La buena noticia que el Gobierno no puede celebrar
La economía muestra datos que Milei podría exhibir como logros, pero la interna oficialista le impide capitalizarlos políticamente.
22/05/2026 | 13:24Redacción Cadena 3
La buena noticia para el Gobierno es que tiene buenas noticias. La mala es que no logra celebrarlas. Encerrado en su propia interna, el oficialismo parece más pendiente de los goles en contra que de los datos económicos que, al menos desde su propia mirada, podría mostrar como señales de avance.
En los últimos días hubo indicadores que el Gobierno nacional debería estar interesado en subrayar. La actividad económica creció 3,5% en marzo y acumuló una mejora interanual del 5,5%. La minería tuvo un salto del 80%, aunque desde niveles bajos, y Vaca Muerta ya representa cerca del 70% del petróleo que se extrae en la Argentina. Son datos que encajan con el relato oficial de una economía que empieza a mostrar sectores dinámicos.
También hubo señales externas importantes. El Fondo Monetario Internacional confirmó un desembolso de mil millones de dólares para la Argentina, una forma de decir que acompaña el cumplimiento de las metas acordadas. En un país como la Argentina, eso nunca es un detalle menor.
A eso se suma que el Banco Central compró en lo que va del año una parte muy significativa de las reservas previstas, el dólar permanece quieto y el Gobierno conserva superávit fiscal mes a mes. Se podrá discutir si el tipo de cambio está atrasado o si esa estabilidad genera tensiones en algunos sectores, pero en la Argentina no deja de ser un dato político y económico relevante que el dólar no se mueva.
El anuncio de Javier Milei sobre una nueva baja de retenciones también entra en esa lista. La reducción para trigo y cebada, del 7,5% al 5,5%, puede parecer limitada para el campo, y el cronograma gradual para la soja recién comenzará en enero. Sin embargo, el Gobierno intenta mostrar que puede cumplir su promesa de bajar impuestos y derechos de exportación porque tiene recursos y superávit.
El problema es que esos datos no alcanzan para ordenar la política. Hay una economía con disparidades evidentes: sectores como la minería, el petróleo y el agro miran el futuro con expectativa, mientras parte de la industria muestra preocupación y millones de argentinos siguen con dificultades para llegar a fin de mes. El ingreso continúa entre las principales angustias cotidianas.
Por eso, la discusión no es si las noticias positivas existen. Existen. Tampoco es cierto que estén escondidas detrás de un biombo. El punto es que el propio Gobierno no logra convertirlas en capital político porque está demasiado concentrado en sus conflictos internos.
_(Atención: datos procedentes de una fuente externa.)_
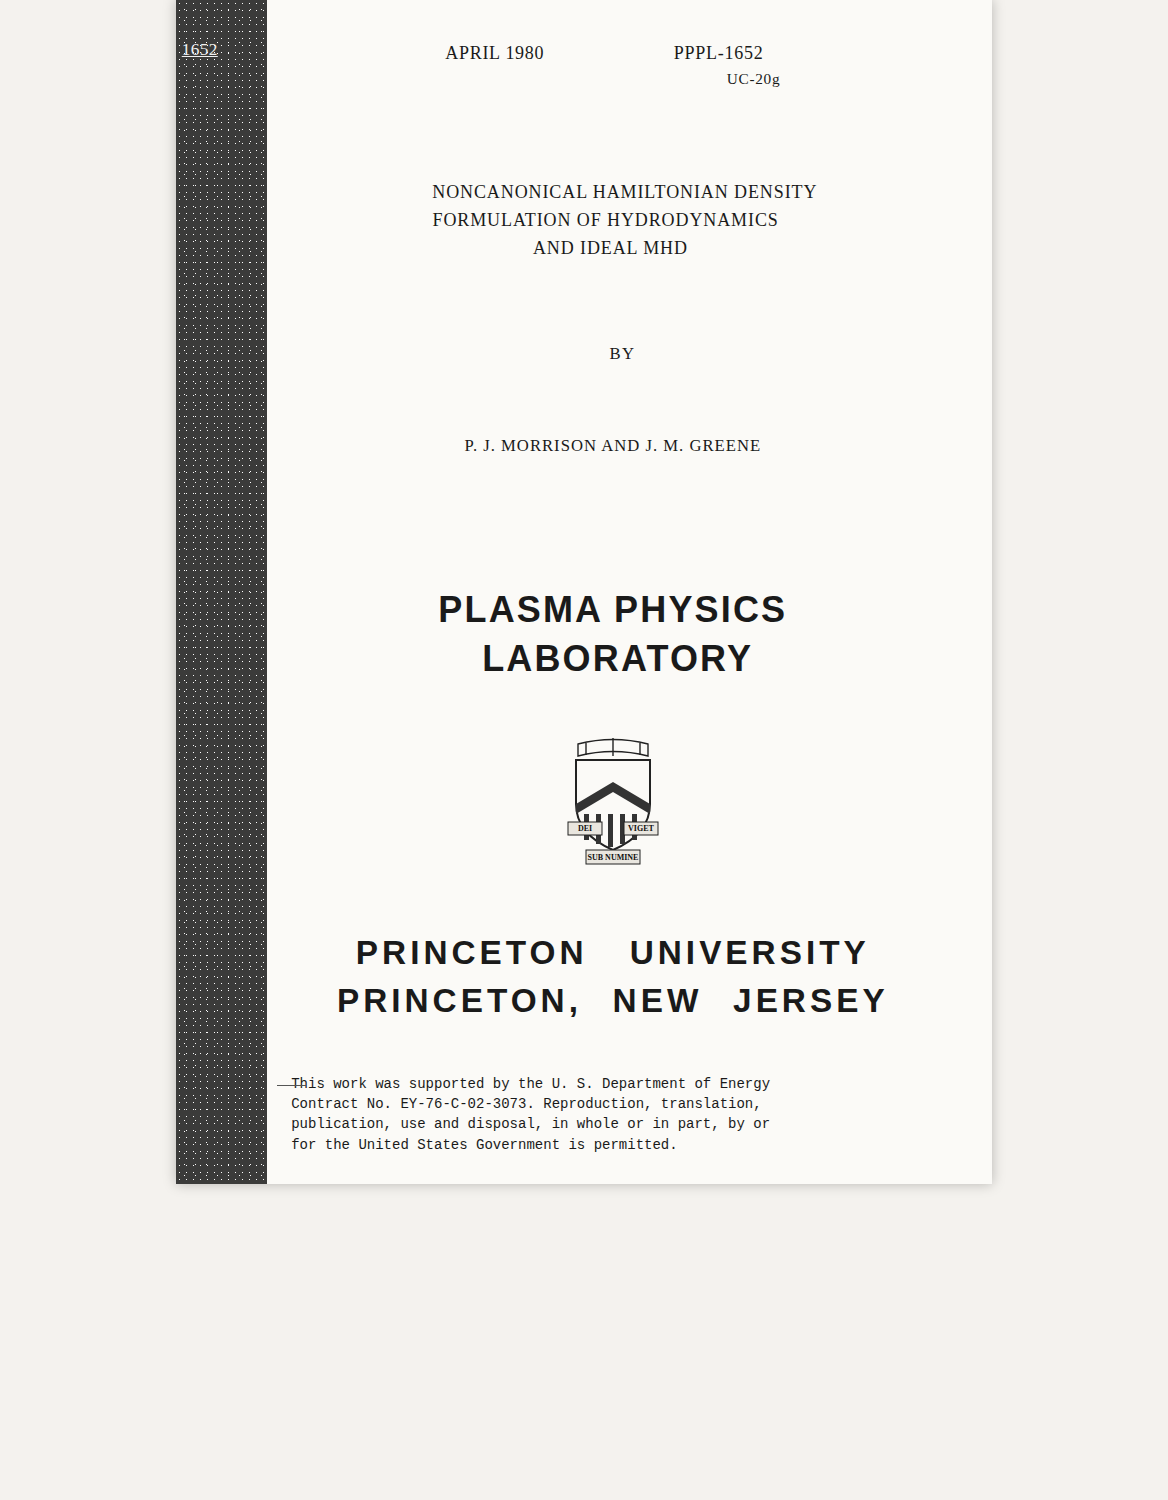1652
APRIL 1980
PPPL-1652 UC-20g
NONCANONICAL HAMILTONIAN DENSITY
FORMULATION OF HYDRODYNAMICS
AND IDEAL MHD
BY
P. J. MORRISON AND J. M. GREENE
PLASMA PHYSICS
LABORATORY
DEI VIGET SUB NUMINE
PRINCETON UNIVERSITY
PRINCETON, NEW JERSEY
This work was supported by the U. S. Department of Energy
Contract No. EY-76-C-02-3073. Reproduction, translation,
publication, use and disposal, in whole or in part, by or
for the United States Government is permitted.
La interna, las acusaciones cruzadas y las cuentas que no terminan de cerrar ocupan el centro de la escena. En ese ruido, el oficialismo pierde la oportunidad de mostrar los resultados que más se parecen a lo que prometió. Y un gobierno que no puede festejar sus propios goles termina hablando más de los problemas que se provoca que de los logros que consigue.